What makes a great manager?

John Giles spoke to Off The Ball on Friday night discussing the effect a manager can have on a team

BY Cian Roche 21:47 Friday 18 March 2016, 21:47 18 Mar 2016

A manager's worth is traditionally measured by the number of trophies they have won or how successful they have been over the course of their career.

According to Michael Calvin, author of Living on the Volcano: The Secrets of Surviving as a Football Manager, the average lifespan of a manager in the English Championship is eight months.

It goes without saying that the pressure facing managers to succeed instantly has grown massively in the last decade and even some of the most decorated managers in world football are feeling the pressure.

Take Louis van Gaal for instance.

"He change his team so much it's hard to know what his best team is" said John Giles after last night's 1-1 draw with Liverpool which saw them crash out of the Europa League.

"When you look at a manager like van Gaal, who's been there for 18 months, we should have some pattern or proof of what he's trying to do at the club."
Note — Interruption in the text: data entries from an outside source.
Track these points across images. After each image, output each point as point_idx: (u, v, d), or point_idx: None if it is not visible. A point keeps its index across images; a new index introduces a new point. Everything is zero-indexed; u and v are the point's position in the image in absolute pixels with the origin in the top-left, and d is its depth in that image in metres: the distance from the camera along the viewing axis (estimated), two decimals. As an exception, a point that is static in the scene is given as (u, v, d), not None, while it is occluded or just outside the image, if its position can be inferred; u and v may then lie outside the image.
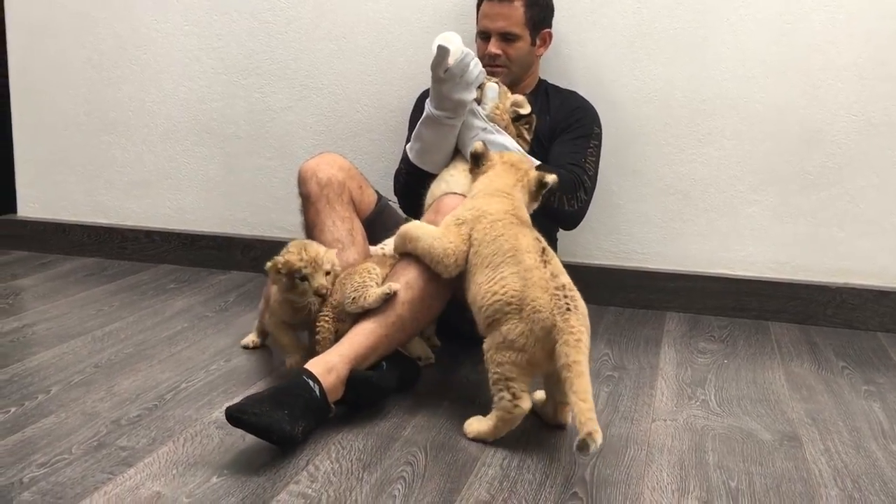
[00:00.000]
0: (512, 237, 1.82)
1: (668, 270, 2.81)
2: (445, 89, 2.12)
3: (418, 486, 1.59)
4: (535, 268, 1.77)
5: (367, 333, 1.92)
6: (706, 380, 2.19)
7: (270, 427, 1.66)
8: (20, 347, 2.27)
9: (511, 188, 1.96)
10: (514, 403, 1.73)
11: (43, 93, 3.29)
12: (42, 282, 2.94)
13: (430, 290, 1.96)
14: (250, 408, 1.67)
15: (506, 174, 1.99)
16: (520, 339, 1.72)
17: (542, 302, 1.72)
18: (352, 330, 1.94)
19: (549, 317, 1.70)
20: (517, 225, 1.86)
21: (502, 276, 1.78)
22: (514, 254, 1.80)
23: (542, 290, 1.73)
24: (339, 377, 1.85)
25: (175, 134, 3.18)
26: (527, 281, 1.75)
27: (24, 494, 1.51)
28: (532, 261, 1.78)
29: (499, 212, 1.88)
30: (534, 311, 1.72)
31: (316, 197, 2.19)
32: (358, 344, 1.91)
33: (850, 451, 1.80)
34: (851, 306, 2.68)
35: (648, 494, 1.59)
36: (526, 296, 1.73)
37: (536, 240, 1.84)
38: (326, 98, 3.00)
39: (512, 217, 1.88)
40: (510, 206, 1.91)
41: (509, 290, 1.75)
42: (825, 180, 2.67)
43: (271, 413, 1.68)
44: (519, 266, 1.78)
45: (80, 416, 1.85)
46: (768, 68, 2.65)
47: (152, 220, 3.26)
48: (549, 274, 1.76)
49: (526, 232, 1.85)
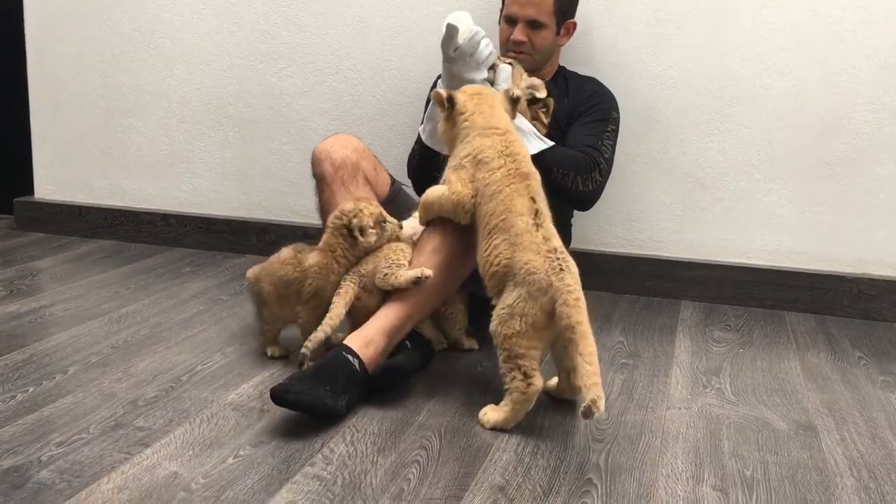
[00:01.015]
0: (507, 198, 1.82)
1: (684, 259, 2.80)
2: (456, 68, 2.11)
3: (433, 470, 1.59)
4: (526, 231, 1.78)
5: (400, 304, 1.94)
6: (721, 369, 2.18)
7: (314, 403, 1.72)
8: (38, 328, 2.29)
9: (497, 120, 1.94)
10: (527, 383, 1.74)
11: (60, 76, 3.30)
12: (59, 263, 2.96)
13: (456, 253, 1.96)
14: (293, 387, 1.73)
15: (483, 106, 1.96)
16: (519, 303, 1.73)
17: (536, 263, 1.74)
18: (386, 303, 1.96)
19: (545, 277, 1.72)
20: (514, 180, 1.84)
21: (495, 245, 1.80)
22: (506, 216, 1.80)
23: (534, 252, 1.75)
24: (377, 349, 1.88)
25: (191, 118, 3.19)
26: (517, 245, 1.77)
27: (43, 473, 1.53)
28: (524, 224, 1.79)
29: (494, 157, 1.86)
30: (528, 273, 1.74)
31: (330, 178, 2.19)
32: (393, 315, 1.93)
33: (867, 441, 1.79)
34: (868, 297, 2.66)
35: (663, 481, 1.59)
36: (517, 260, 1.75)
37: (531, 199, 1.82)
38: (342, 83, 3.00)
39: (509, 164, 1.85)
40: (503, 145, 1.88)
41: (501, 259, 1.78)
42: (844, 169, 2.65)
43: (313, 390, 1.73)
44: (509, 232, 1.79)
45: (98, 397, 1.87)
46: (788, 55, 2.63)
47: (168, 204, 3.28)
48: (541, 237, 1.78)
49: (521, 190, 1.83)
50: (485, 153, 1.88)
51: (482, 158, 1.88)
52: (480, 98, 1.98)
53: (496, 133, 1.91)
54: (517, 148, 1.91)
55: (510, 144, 1.90)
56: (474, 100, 1.97)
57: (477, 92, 2.00)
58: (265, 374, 2.01)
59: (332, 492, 1.50)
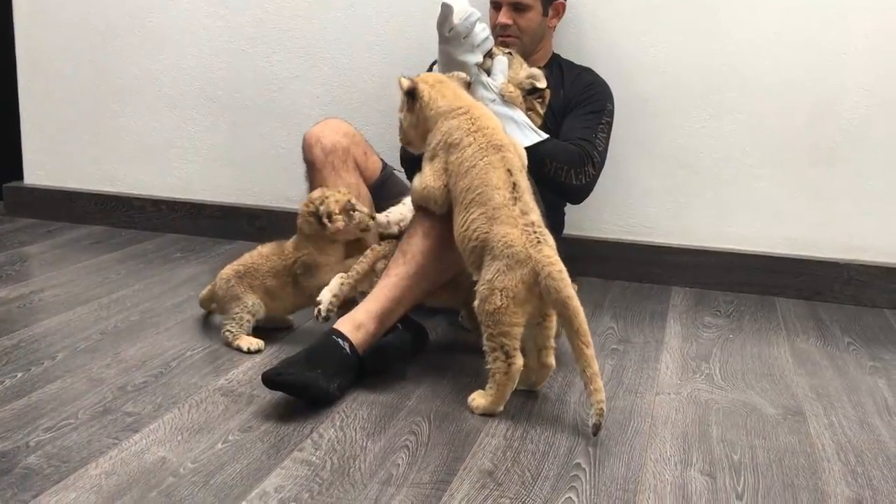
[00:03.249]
0: (482, 171, 1.81)
1: (675, 245, 2.80)
2: (450, 49, 2.11)
3: (422, 455, 1.59)
4: (503, 205, 1.77)
5: (390, 287, 1.93)
6: (711, 354, 2.19)
7: (306, 385, 1.73)
8: (27, 314, 2.28)
9: (459, 101, 1.93)
10: (508, 363, 1.75)
11: (49, 61, 3.28)
12: (49, 249, 2.94)
13: (447, 237, 1.94)
14: (285, 370, 1.74)
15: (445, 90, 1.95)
16: (498, 277, 1.73)
17: (513, 236, 1.74)
18: (375, 287, 1.95)
19: (522, 249, 1.73)
20: (487, 152, 1.83)
21: (472, 220, 1.79)
22: (482, 190, 1.79)
23: (512, 226, 1.75)
24: (368, 333, 1.88)
25: (181, 102, 3.17)
26: (494, 219, 1.76)
27: (31, 458, 1.52)
28: (501, 198, 1.78)
29: (463, 137, 1.85)
30: (505, 246, 1.74)
31: (321, 163, 2.19)
32: (383, 297, 1.92)
33: (854, 426, 1.80)
34: (859, 283, 2.66)
35: (651, 466, 1.59)
36: (495, 233, 1.75)
37: (507, 171, 1.81)
38: (334, 68, 2.98)
39: (479, 139, 1.84)
40: (469, 122, 1.87)
41: (479, 234, 1.78)
42: (836, 156, 2.65)
43: (305, 373, 1.73)
44: (487, 206, 1.78)
45: (86, 382, 1.86)
46: (780, 41, 2.62)
47: (158, 189, 3.26)
48: (519, 211, 1.77)
49: (496, 162, 1.82)
50: (453, 135, 1.87)
51: (451, 141, 1.87)
52: (442, 84, 1.98)
53: (460, 113, 1.90)
54: (485, 122, 1.89)
55: (477, 120, 1.88)
56: (436, 87, 1.96)
57: (438, 80, 1.99)
58: (255, 360, 2.01)
59: (321, 477, 1.50)
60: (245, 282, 2.10)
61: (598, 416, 1.66)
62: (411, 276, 1.94)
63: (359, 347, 1.86)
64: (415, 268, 1.94)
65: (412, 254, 1.95)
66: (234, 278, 2.11)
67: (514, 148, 1.90)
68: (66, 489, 1.42)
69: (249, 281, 2.10)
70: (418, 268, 1.94)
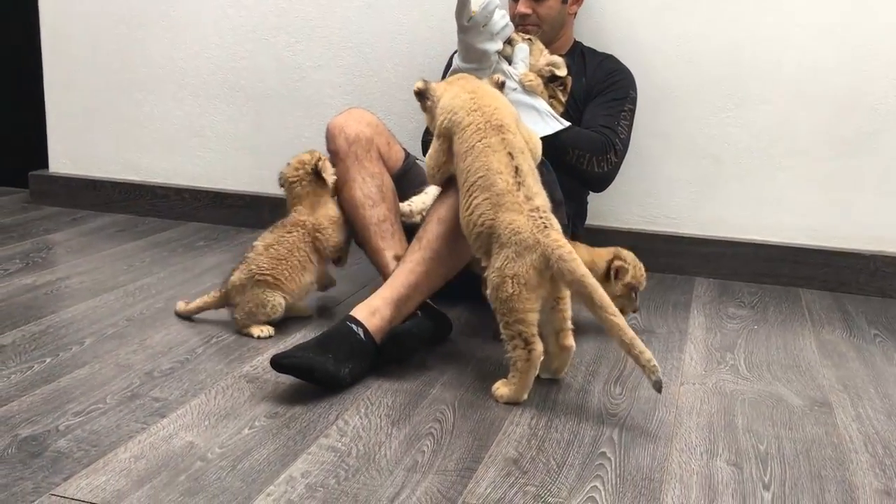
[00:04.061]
0: (482, 153, 1.80)
1: (699, 235, 2.78)
2: (469, 39, 2.10)
3: (447, 443, 1.60)
4: (507, 191, 1.76)
5: (406, 273, 1.93)
6: (736, 345, 2.18)
7: (313, 366, 1.73)
8: (54, 300, 2.31)
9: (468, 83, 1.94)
10: (528, 350, 1.74)
11: (74, 50, 3.30)
12: (74, 237, 2.97)
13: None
14: (293, 353, 1.75)
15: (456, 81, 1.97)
16: (508, 265, 1.73)
17: (520, 223, 1.73)
18: (392, 274, 1.96)
19: (531, 235, 1.72)
20: (486, 133, 1.81)
21: (476, 205, 1.78)
22: (485, 174, 1.78)
23: (517, 212, 1.74)
24: (383, 319, 1.88)
25: (204, 91, 3.18)
26: (500, 206, 1.75)
27: (61, 441, 1.54)
28: (504, 183, 1.76)
29: (464, 115, 1.84)
30: (513, 234, 1.73)
31: (344, 153, 2.19)
32: (399, 283, 1.92)
33: (882, 417, 1.79)
34: (885, 274, 2.64)
35: (677, 456, 1.59)
36: (501, 220, 1.74)
37: (508, 155, 1.79)
38: (356, 57, 2.98)
39: (477, 118, 1.83)
40: (470, 100, 1.86)
41: (485, 220, 1.77)
42: (862, 146, 2.62)
43: (314, 356, 1.74)
44: (490, 191, 1.77)
45: (114, 368, 1.88)
46: (807, 30, 2.59)
47: (181, 178, 3.28)
48: (523, 196, 1.76)
49: (496, 145, 1.80)
50: (456, 113, 1.87)
51: (455, 119, 1.86)
52: (452, 80, 1.98)
53: (464, 91, 1.90)
54: (486, 101, 1.87)
55: (478, 98, 1.87)
56: (449, 81, 1.97)
57: (458, 77, 2.00)
58: (280, 347, 2.01)
59: (347, 463, 1.51)
60: (263, 284, 2.09)
61: (653, 373, 1.66)
62: (427, 262, 1.94)
63: (374, 334, 1.86)
64: (430, 253, 1.94)
65: (428, 240, 1.95)
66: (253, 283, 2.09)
67: (517, 128, 1.87)
68: (95, 472, 1.44)
69: (269, 280, 2.09)
70: (434, 254, 1.94)
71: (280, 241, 2.14)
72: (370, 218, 2.15)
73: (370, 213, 2.15)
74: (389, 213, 2.16)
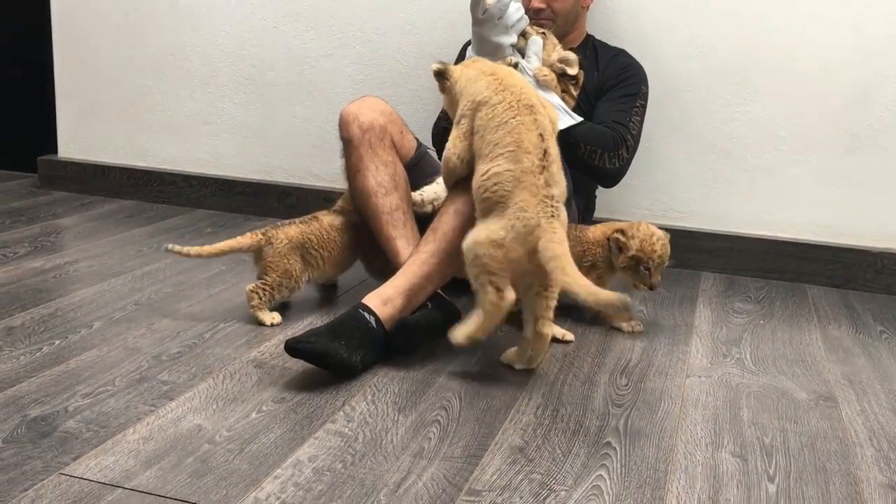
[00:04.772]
0: (514, 129, 1.79)
1: (707, 230, 2.78)
2: (484, 32, 2.10)
3: (453, 430, 1.60)
4: (530, 172, 1.75)
5: (419, 264, 1.94)
6: (741, 339, 2.18)
7: (328, 352, 1.74)
8: (62, 283, 2.32)
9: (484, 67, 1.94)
10: (500, 295, 1.75)
11: (84, 36, 3.30)
12: (83, 222, 2.98)
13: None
14: (307, 338, 1.75)
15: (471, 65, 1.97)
16: (499, 232, 1.74)
17: (530, 203, 1.73)
18: (405, 264, 1.96)
19: (534, 216, 1.72)
20: (518, 112, 1.81)
21: (497, 173, 1.77)
22: (514, 149, 1.78)
23: (532, 194, 1.74)
24: (395, 308, 1.89)
25: (214, 79, 3.18)
26: (519, 183, 1.75)
27: (70, 422, 1.55)
28: (529, 163, 1.76)
29: (492, 95, 1.84)
30: (520, 210, 1.74)
31: (358, 141, 2.19)
32: (412, 274, 1.93)
33: (887, 412, 1.79)
34: (892, 271, 2.64)
35: (682, 447, 1.59)
36: (515, 196, 1.75)
37: (539, 136, 1.79)
38: (366, 46, 2.98)
39: (508, 97, 1.83)
40: (496, 82, 1.86)
41: (500, 191, 1.76)
42: (872, 143, 2.61)
43: (327, 343, 1.75)
44: (516, 166, 1.76)
45: (122, 351, 1.89)
46: (818, 25, 2.59)
47: (190, 165, 3.29)
48: (543, 181, 1.75)
49: (529, 124, 1.80)
50: (482, 94, 1.87)
51: (480, 100, 1.86)
52: (470, 62, 1.98)
53: (486, 75, 1.90)
54: (512, 80, 1.88)
55: (503, 79, 1.88)
56: (466, 65, 1.97)
57: (474, 60, 2.00)
58: (287, 334, 2.02)
59: (354, 448, 1.52)
60: (300, 253, 2.13)
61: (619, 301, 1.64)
62: (440, 254, 1.95)
63: (386, 322, 1.87)
64: (444, 245, 1.94)
65: (442, 231, 1.95)
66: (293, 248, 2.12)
67: (544, 109, 1.87)
68: (104, 453, 1.45)
69: (308, 253, 2.14)
70: (448, 245, 1.94)
71: (344, 227, 2.21)
72: (382, 206, 2.15)
73: (383, 202, 2.15)
74: (402, 203, 2.16)
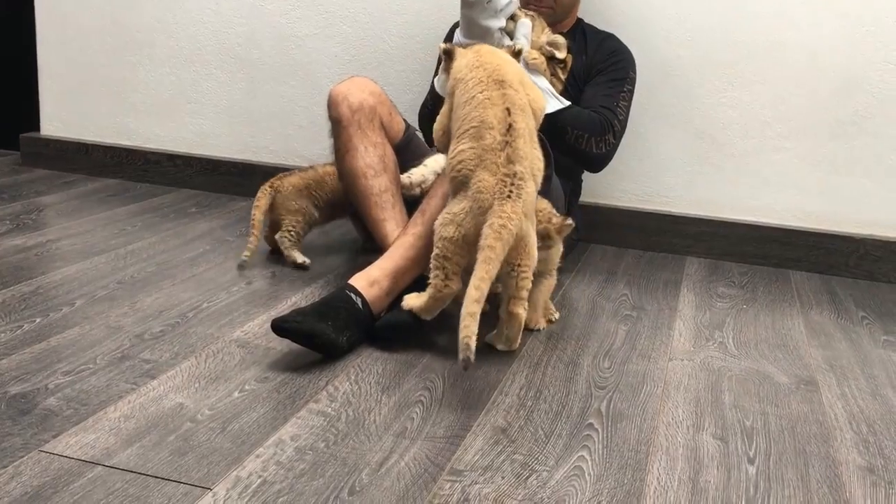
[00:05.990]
0: (480, 105, 1.78)
1: (691, 215, 2.79)
2: (473, 14, 2.09)
3: (436, 410, 1.61)
4: (491, 150, 1.75)
5: (406, 246, 1.94)
6: (724, 323, 2.19)
7: (314, 332, 1.73)
8: (44, 261, 2.30)
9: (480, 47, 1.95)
10: (445, 283, 1.78)
11: (67, 12, 3.26)
12: (65, 200, 2.95)
13: None
14: (293, 318, 1.74)
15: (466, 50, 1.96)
16: (460, 215, 1.75)
17: (487, 184, 1.73)
18: (392, 245, 1.96)
19: (489, 198, 1.72)
20: (487, 87, 1.80)
21: (462, 150, 1.78)
22: (478, 125, 1.77)
23: (491, 173, 1.74)
24: (381, 289, 1.89)
25: (199, 57, 3.15)
26: (481, 162, 1.75)
27: (50, 400, 1.54)
28: (491, 139, 1.75)
29: (468, 72, 1.85)
30: (478, 192, 1.74)
31: (347, 121, 2.17)
32: (398, 256, 1.94)
33: (867, 396, 1.81)
34: (874, 258, 2.66)
35: (663, 429, 1.60)
36: (476, 176, 1.75)
37: (506, 110, 1.77)
38: (353, 27, 2.96)
39: (479, 73, 1.83)
40: (474, 58, 1.87)
41: (463, 169, 1.77)
42: (857, 130, 2.62)
43: (314, 323, 1.74)
44: (478, 143, 1.76)
45: (104, 329, 1.88)
46: (807, 12, 2.59)
47: (174, 144, 3.26)
48: (505, 158, 1.74)
49: (496, 98, 1.78)
50: (460, 71, 1.87)
51: (459, 77, 1.87)
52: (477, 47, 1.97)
53: (470, 52, 1.91)
54: (488, 58, 1.87)
55: (481, 56, 1.88)
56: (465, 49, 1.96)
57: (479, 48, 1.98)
58: (271, 314, 2.02)
59: (337, 427, 1.51)
60: (307, 193, 2.36)
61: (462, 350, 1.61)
62: (427, 237, 1.94)
63: (372, 304, 1.87)
64: (431, 228, 1.94)
65: (430, 214, 1.95)
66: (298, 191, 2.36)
67: (522, 87, 1.85)
68: (85, 430, 1.44)
69: (311, 194, 2.37)
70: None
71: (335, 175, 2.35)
72: (371, 188, 2.14)
73: (371, 184, 2.14)
74: (391, 184, 2.15)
The Dutch coach has been heavily criticised for his performance as Manchester United manager and the brand of football they've played since buying into the former Barcelona coach's philosophy.

"Every time I watch United, it's like they're starting from scratch again. With Liverpool and Jurgen Klopp you can tell most of the time what he's trying to do. He might not always have the players to do it, but at least he's trying to do something that is his philosophy.

Jurgen Klopp (left) and Louis van Gaal faced off on Thursday night in the Europa League. Image: Martin Rickett / PA Wire/Press Association Images

"I never see that with van Gaal. It's four changes this week, five changes next week... It just changes all the time... And then what happens is the players lose confidence in the manager and don't buy into the system."

The former Leeds players explained that to be an effective manager you don't need to reinvent the wheel.

"What the great managers do is they reduce it to simplicity. There's no big great tactic that you pull out of the sky. It's about good players, organising them and allowing them to play.

When asked what Jimmy Armfield was like as a manager he replied: "No comment... Well I didn't get on very well with him and moved straight away after the Champions League final."